Peu après, j’ai joui à mon tour, en lui serrant fort les hanches tandis que je me vidais en lui, par à-coups chauds qui lui ont arraché un long tremblement dans tout le corps. J’ai senti chaque jet sortir de moi et éclater contre ses parois, décharge après décharge, jusqu’à ce que ma bite se mette à pulser à l’intérieur de son cul. Il gémissait tout bas à chacun de mes spasmes, reconnaissant, presque tremblant, le dos trempé de sueur collé à ma poitrine.

Quand j’ai fini, je l’ai gardé un moment contre moi, sans la retirer. J’ai senti sa respiration se calmer. Puis je lui ai donné une légère poussée dans le dos pour qu’il s’écarte.

—Ça y est. Lève-toi.

Il s’est levé lentement. Quand ma bite est sortie de lui, un filet blanc lui a coulé le long de l’intérieur de la cuisse, qu’il a regardé une seconde avant de s’essuyer avec la main. Ma verge est restée posée contre mon ventre, brillante de son cul et du mélange des deux, encore à moitié dure.

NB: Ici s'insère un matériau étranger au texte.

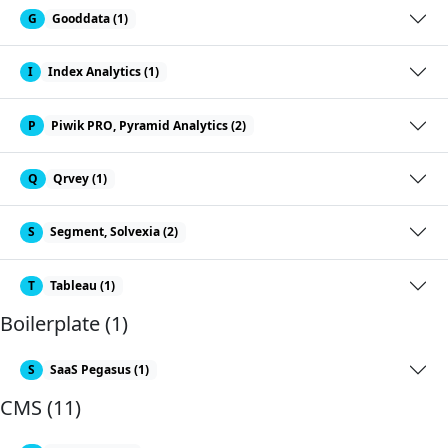
G
Gooddata (1)
I
Index Analytics (1)
P
Piwik PRO, Pyramid Analytics (2)
Q
Qrvey (1)
S
Segment, Solvexia (2)
T
Tableau (1)
Boilerplate (1)
S
SaaS Pegasus (1)
CMS (11)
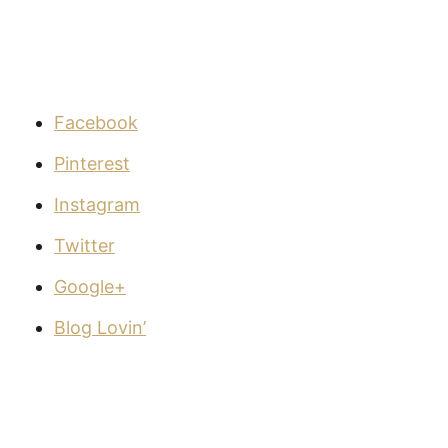
Facebook
Pinterest
Instagram
Twitter
Google+
Blog Lovin’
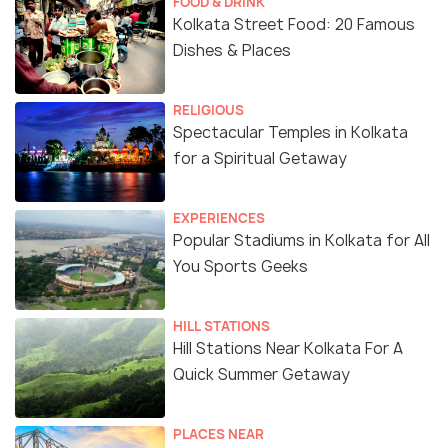
FOOD & DRINK
Kolkata Street Food: 20 Famous
Dishes & Places
RELIGIOUS
Spectacular Temples in Kolkata
for a Spiritual Getaway
EXPERIENCES
Popular Stadiums in Kolkata for All
You Sports Geeks
HILL STATIONS
Hill Stations Near Kolkata For A
Quick Summer Getaway
PLACES NEAR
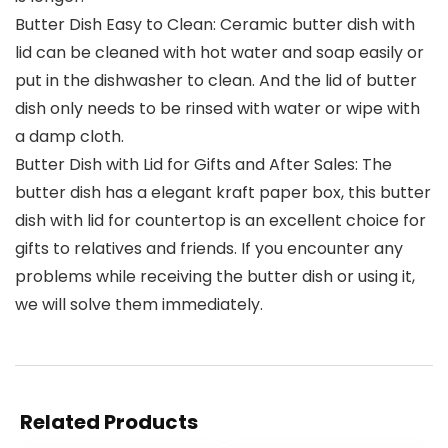
Butter Dish Easy to Clean: Ceramic butter dish with
lid can be cleaned with hot water and soap easily or
put in the dishwasher to clean. And the lid of butter
dish only needs to be rinsed with water or wipe with
a damp cloth.
Butter Dish with Lid for Gifts and After Sales: The
butter dish has a elegant kraft paper box, this butter
dish with lid for countertop is an excellent choice for
gifts to relatives and friends. If you encounter any
problems while receiving the butter dish or using it,
we will solve them immediately.
Related Products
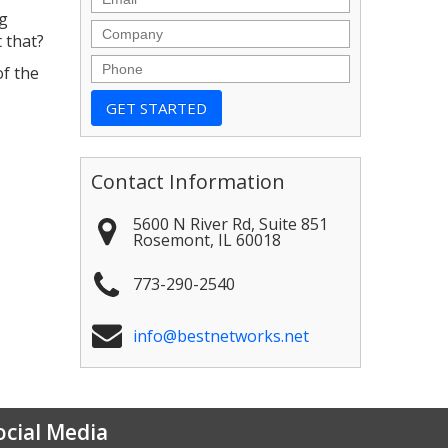
ng
Company
 that?
Phone
of the
Contact Information
5600 N River Rd, Suite 851
Rosemont
,
IL
60018
773-290-2540
info@bestnetworks.net
ocial Media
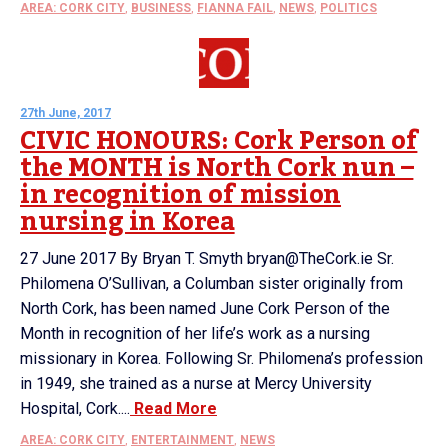
AREA: CORK CITY
,
BUSINESS
,
FIANNA FAIL
,
NEWS
,
POLITICS
27th June, 2017
CIVIC HONOURS: Cork Person of
the MONTH is North Cork nun –
in recognition of mission
nursing in Korea
27 June 2017 By Bryan T. Smyth bryan@TheCork.ie Sr.
Philomena O’Sullivan, a Columban sister originally from
North Cork, has been named June Cork Person of the
Month in recognition of her life’s work as a nursing
missionary in Korea. Following Sr. Philomena’s profession
in 1949, she trained as a nurse at Mercy University
Hospital, Cork....
Read More
AREA: CORK CITY
,
ENTERTAINMENT
,
NEWS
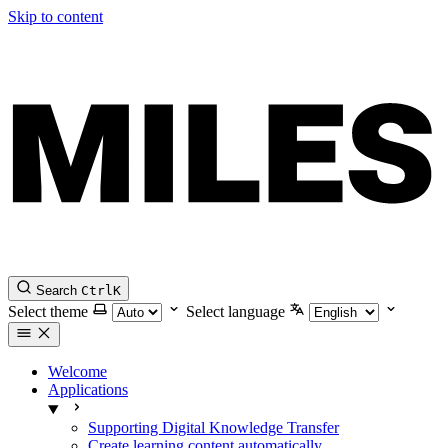
Skip to content
Search
Ctrl
K
Select theme
Select language
Welcome
Applications
Supporting Digital Knowledge Transfer
Create learning content automatically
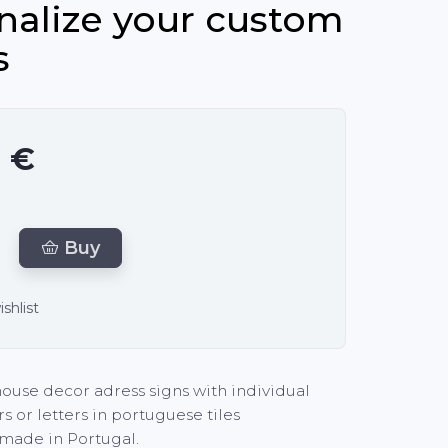
nalize your custom
s
0 €
Buy
shlist
ouse decor adress signs with individual
 or letters in portuguese tiles
made in Portugal.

Nous sommes restés immobiles un moment. La télé était toujours allumée. Quelqu’un à l’écran parlait de quelque chose d’important pour personne.

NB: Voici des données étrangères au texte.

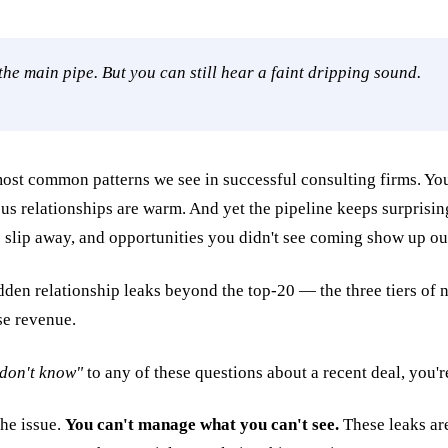
the main pipe. But you can still hear a faint dripping sound.
most common patterns we see in successful consulting firms. You
us relationships are warm. And yet the pipeline keeps surprisi
 slip away, and opportunities you didn't see coming show up ou
 don't know"
to any of these questions about a recent deal, you'r
the issue.
You can't manage what you can't see.
These leaks are 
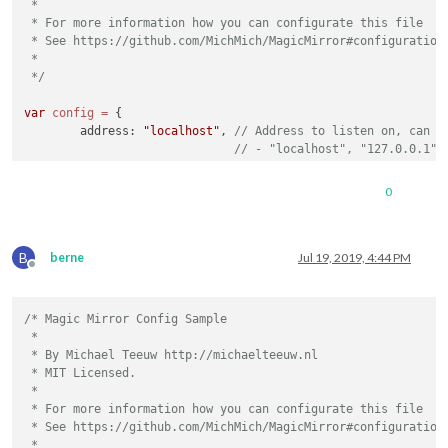
 *

        clientSecret: 
""
,

 * For more information how you can configurate this file

        accessToken: 
""
,

 * See https://github.com/MichMich/MagicMirror#configuration

        refreshToken: 
""
 *

    }

 */
 },

 {

var
config
=
 {

	address: 
"localhost"
, 
// Address to listen on, can b
// - "localhost", "127.0.0.1",
		{

// - another specific IPv4/6 t
module
: 
"updatenotification"
,

// - "", "0.0.0.0", "::" to li
0
			position: 
"top_bar"
// Default, when address confi
		},

	port: 
8080
,

		{

	ipWhitelist: [
"127.0.0.1"
, 
"::ffff:127.0.0.1"
, 
"::1"
module
: 
"clock"
,

B
berne
Jul 19, 2019, 4:44 PM
			position: 
"top_left"
Offline
		},

		{

/* Magic Mirror Config Sample

module
: 
"calendar"
,

 *

			header: 
"US Holidays"
,

	language: 
"en"
,

 * By Michael Teeuw http://michaelteeuw.nl

			position: 
"top_left"
,

	timeFormat: 
24
,

 * MIT Licensed.

			config: {

	units: 
"metric"
,

 *

				calendars: [

 * For more information how you can configurate this file

					{

	modules: [

 * See https://github.com/MichMich/MagicMirror#configuration

						symbol: 
"cal
		{

 *

						url: 
"webcal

Je me suis éloigné. J’ai pris le téléphone sur le canapé. J’avais un message de mon cousin Rodrigo auquel j’ai répondu vite, et plusieurs de filles de Madrid que j’ai ignorés. Le grand-père s’est levé, est allé à la salle de bain, est revenu habillé. Il s’est assis dans le fauteuil en face de moi avec cette expression d’après que je connaissais déjà : calme, un peu absent, comme s’il lui fallait un moment pour redevenir lui-même.

—Laisse-moi deux cents — ai-je dit, sans quitter le téléphone des yeux.

Il y eut un silence que je n’attendais pas.

—Deux cents ? Marcos, la semaine dernière je t’ai déjà donné plus de cent.

Je l’ai regardé.

—J’en ai besoin.

—Pour quoi faire ? Ici, tu n’as pas de dépenses...

—J’ai des dépenses à Madrid.

—À ton âge, tu devrais...

—Quoi ?

Il s’est tu. Puis il a laissé échapper un bref rire sans joie qui m’a déstabilisé, parce qu’il ne me refusait presque jamais rien. Je me suis levé, j’ai pris mes vêtements et je suis allé dans la cour sans dire un mot de plus, encore avec la bite sortie du caleçon et l’odeur de sexe sur moi.

J’avais besoin de l’air frais de la nuit, du silence absolu qui n’existe que dans les petits villages, de l’odeur de terre sèche que je ne trouve nulle part ailleurs. Je suis resté là jusqu’à ce que le nœud que j’avais dans la poitrine se desserre tout seul, à fumer la cigarette que j’avais roulée plus tôt et à regarder le ciel sans nuages.

Quand je suis rentré dans le salon, il y avait une enveloppe posée sur la table basse. Je l’ai ouverte : trois cents euros et un mot écrit dans la grande écriture tremblante du grand-père.

« Pardon. Tu sais bien que le grand-père t’aime. »

J’ai hésité un moment. Puis j’ai rangé l’argent dans mon portefeuille et j’ai plié le papier. En le retournant, j’ai vu qu’il y avait quelque chose d’écrit au dos.

« N’oublie pas d’aller voir Fermín demain soir ! »

J’ai souri tout seul, malgré moi. J’ai rangé le mot dans ma poche, j’ai éteint la lumière du salon et je suis allé me coucher.